Harbor seal Woody and her pen-mates / Photo by Bill Hunnewell © The Marine Mammal Center
“Born Wild: The Next Generation” also showcased the following:
- Humpback Whale Calves in the Waters of Hawaiʽi — National Geographic Explorer and renowned marine photographer Brian Skerry encounters baby humpback whales and their mothers. The tender moments shared between these gentle giants help viewers appreciate the importance of their precious ocean sanctuary.
- Lion Cubs in the Savannas of Kenya — Big cat experts, conservationists and National Geographic Explorers Dereck and Beverly Joubert and “Nightline” co-anchor Juju Chang embark on an up-close-and-personal journey to locate a specific pride of lions, which the Jouberts have been following for years. Across the African continent, the next generation of lion cubs are under threats from habitat loss, poaching and trophy hunting.
- Black Bear Cubs in the Forests of Minnesota — National Geographic Explorer and wildlife ecologist Dr. Rae Wynn-Grant and ABC News’ chief meteorologist Ginger Zee join a group of renowned researchers leading a long-term study of black bears. The team encounters newborn black bear cubs, adorable additions to a population that is learning to adapt to an ever-changing world.
- Baby Primates in the Jungles of Sri Lanka — National Geographic Explorer Sandesh Kadur travels to a nature reserve among Buddhist temple ruins to meet with primatologist Dr. Wolfgang Dittus, to experience monkey society up close and personal.
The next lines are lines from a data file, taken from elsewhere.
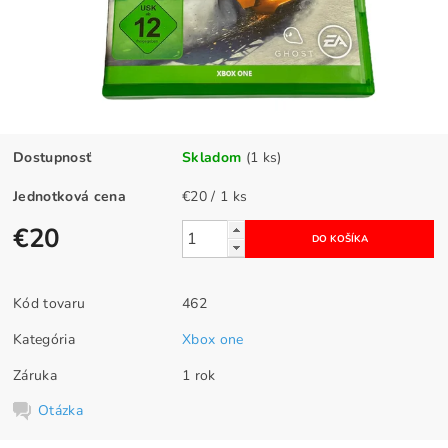
Dostupnosť
Skladom
(1 ks)
Jednotková cena
€20 / 1 ks
€20
Kód tovaru
462
Kategória
Xbox one
Záruka
1 rok
Otázka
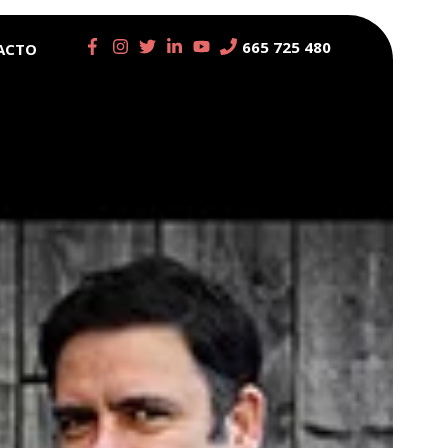
665 725 480
ACTO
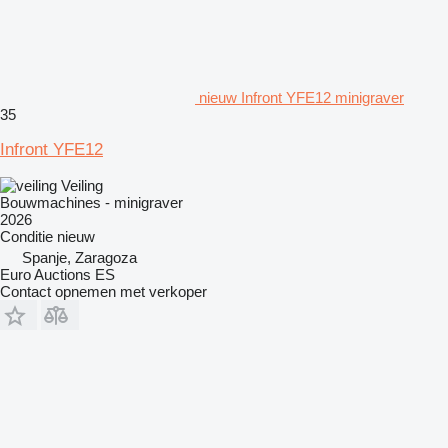
nieuw Infront YFE12 minigraver
35
Infront YFE12
Veiling
Bouwmachines - minigraver
2026
Conditie
nieuw
Spanje, Zaragoza
Euro Auctions ES
Contact opnemen met verkoper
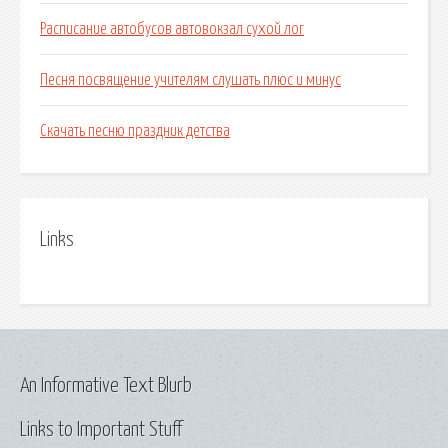
Расписание автобусов автовокзал сухой лог
Песня посвящение учителям слушать плюс и минус
Скачать песню праздник детства
Links
An Informative Text Blurb
Links to Important Stuff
- Harp Seal Pups on the Icy Floes of Canada — National Geographic photographer Jennifer Hayes and “Good Morning America” correspondent T.J. Holmes set out on Prince Edward Island to witness the magic of harp seal pups being cared for by their mothers.
- Koala Joeys in Australia’s Reserves — Global movie star Chris Hemsworth takes us to the wildlife rescue group Friends of the Koala in New South Wales, Australia. There he tells the stories of two young koalas: Ember, a survivor of the recent wildfires, and Dimples, a joey orphan being hand-raised to return to the wild.